Eleven artists of different nationalities, residing in various emirates, have come together to celebrate the tradition of Arab and Islamic Art through unique calligraphic installations at an art exhibition curated show 'Ameen - When all prayers are being heard'. Taking place at Al Ain Mall, the show's curator Shabir Mir said the exhibition that started in Ramadan aims to show to the world the unity of a healthy art community in the UAE. The exhibition will continue until June 30.
Mir has brought to the show his unique installation of Arabic calligraphy along with various pieces of selected artists that include some fine traditional calligraphy, abstract calligraphy, modern calligraphy, cubism, sufism and portraiture.
"Each and every Arabic letter is a complete art form in itself and that is why I chose Arabic calligraphy as the main theme of my exhibition," Mir said.
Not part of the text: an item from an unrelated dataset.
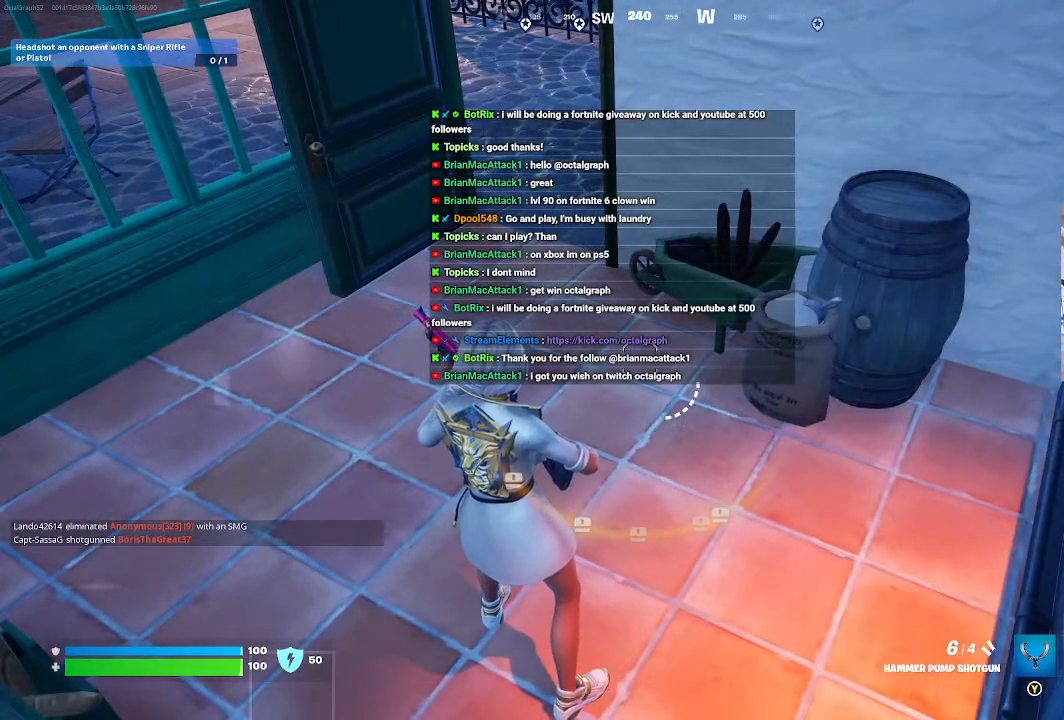
{"dt_ms": 1000, "buttons": [], "left_stick": "center", "right_stick": "center"}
Garnering much attention was Mir's unique gold-coloured installation titled 'Human'. The installation shows Arabic alphabets written in calligraphy and made up of Titanium, copper, brass and aluminium lined up randomly. "I have taken Arabic alphabets written in a calligraphic style and composed them in a random fashion. Even if they don't mean anything, they look extremely beautiful. That is the beauty of the Arabic script.
"We have around 200 nationalities, all are living happily in harmony and respecting religion, culture and rules of the country. This is what I aimed to show by bringing artists from different religions and ethnicity, united at one platform for their love for this country, its culture, religion and peace," said Mir, a Pakistani national residing in the UAE since 2000.
The group of artists displaying their artwork included two Emiratis, one each from Poland, India and Mauritius and the others from different parts of Pakistan.
Indian artist Ria Sharma's bright acrylic painting The Search Within 17, portrayed a 'Dervish' in trance with controlled cubist lines and a soulful spirit that seeks to burst out from the constraints of the cubist shapes. "The dervish in trance shows that he is at a higher level of consciousness which can be achieved either through prayers, meditations or fasting where one is truly connected to God.
"Cubism for me is fusing my internal and external worlds and hence works best to describe subjects that have personally much deeper values. It is influenced by common threads between the movements and simplification of geometric forms," she added.
UAE artist Ahmed Rukni, who was displaying portraits of the late Sheikh Zayed bin Sultan, father of the nation, said: "The word Kareem in Arabic means generous, and Zayed, the founder and the first ruler of the UAE, was the most generous man of his times."